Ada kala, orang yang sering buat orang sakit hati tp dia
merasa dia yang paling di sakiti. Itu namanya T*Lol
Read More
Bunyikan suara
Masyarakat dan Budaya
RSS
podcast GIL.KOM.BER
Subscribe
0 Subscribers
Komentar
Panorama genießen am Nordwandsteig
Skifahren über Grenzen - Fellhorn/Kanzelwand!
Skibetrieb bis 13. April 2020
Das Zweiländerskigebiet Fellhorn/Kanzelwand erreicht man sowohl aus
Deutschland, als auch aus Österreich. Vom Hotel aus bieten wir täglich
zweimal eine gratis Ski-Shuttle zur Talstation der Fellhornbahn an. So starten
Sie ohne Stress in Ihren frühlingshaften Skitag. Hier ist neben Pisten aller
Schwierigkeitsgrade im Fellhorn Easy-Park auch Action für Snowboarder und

================

# Assignment
Using the data above, output each line exactly.

# Solution to the problem
Ada kala, orang yang sering buat orang sakit hati tp dia
merasa dia yang paling di sakiti. Itu namanya T*Lol
Read More
Bunyikan suara
Masyarakat dan Budaya
RSS
podcast GIL.KOM.BER
Subscribe
0 Subscribers
Komentar
Panorama genießen am Nordwandsteig
Skifahren über Grenzen - Fellhorn/Kanzelwand!
Skibetrieb bis 13. April 2020
Das Zweiländerskigebiet Fellhorn/Kanzelwand erreicht man sowohl aus
Deutschland, als auch aus Österreich. Vom Hotel aus bieten wir täglich
zweimal eine gratis Ski-Shuttle zur Talstation der Fellhornbahn an. So starten
Sie ohne Stress in Ihren frühlingshaften Skitag. Hier ist neben Pisten aller
Schwierigkeitsgrade im Fellhorn Easy-Park auch Action für Snowboarder und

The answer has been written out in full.